A new bill introduced in the House would seriously curtail federal travel in the near future.

By fiscal 2013, Rep. Dennis Ross (R-Fla.) proposes reducing travel budgets across the government by 50 percent of 2012 levels. By fiscal 2015, federal travel budgets for all agencies would be cut 75 percent of 2012 levels.

“[S]pending $15 billion a year on travel is a luxury that is both no longer necessary and no longer affordable,” Ross said during a floor statement.

Ross’s proposal comes three weeks after revelations of an $800,000 conference thrown by the General Services Administration in 2010. That conference included more than $340,000 in travel spending, according to figures obtained by the GSA inspector general.

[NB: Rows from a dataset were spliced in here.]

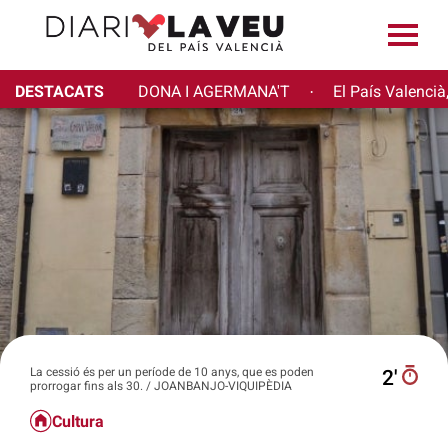
DESTACATS
DONA I AGERMANA'T
El País Valencià
·
La cessió és per un període de 10 anys, que es poden
2′
prorrogar fins als 30. / JOANBANJO-VIQUIPÈDIA
Cultura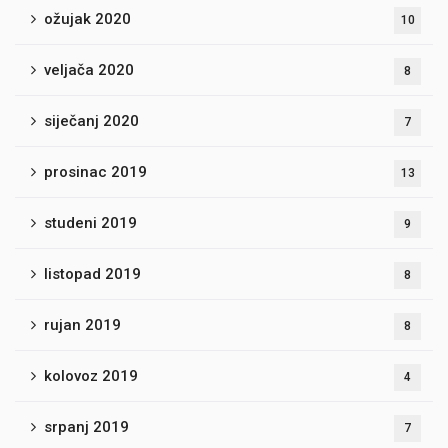
ožujak 2020
10
veljača 2020
8
siječanj 2020
7
prosinac 2019
13
studeni 2019
9
listopad 2019
8
rujan 2019
8
kolovoz 2019
4
srpanj 2019
7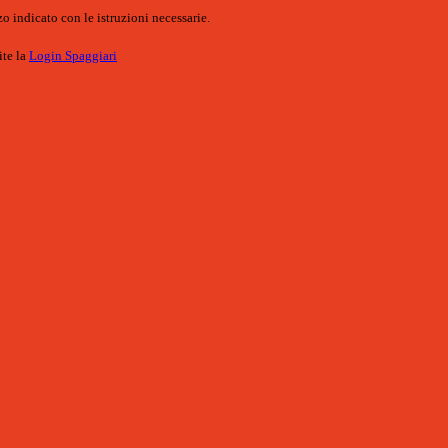
o indicato con le istruzioni necessarie.
ite la
Login Spaggiari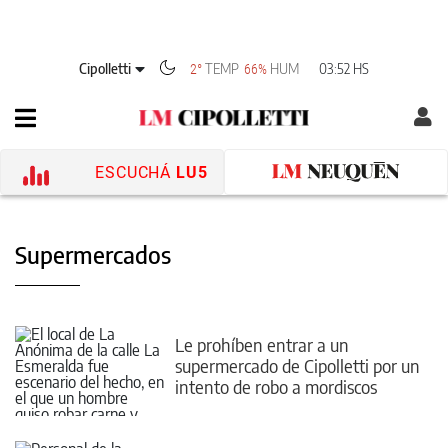
Cipolletti
TEMP
HUM
03:52 HS
2°
66%
ESCUCHÁ
LU5
Supermercados
Le prohíben entrar a un
supermercado de Cipolletti por un
intento de robo a mordiscos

Federal travel costs were under scrutiny long before the GSA conference scandal, however. The 2010 debt reduction commission suggested that agencies rely more on teleconferencing to contain travel costs, which had grown 56 percent between 2001 and 2006.

In November, President Obama issued an executive order that required federal agencies to decrease travel and conference spending. Obama advised that travel should only occur when a duty could not be performed in the office, such as diplomatic work or enforcement inspections.

In August, Sens. Orrin Hatch (R-Utah) and Tom Coburn (R-Okla.) co-sponsored a sweeping debt-reduction bill that proposed cutting federal travel spending by 75 percent. The bill was referred to the Homeland Security and Government affairs Committee.

Three bills introduced last week proposed slashing funding for government conferences.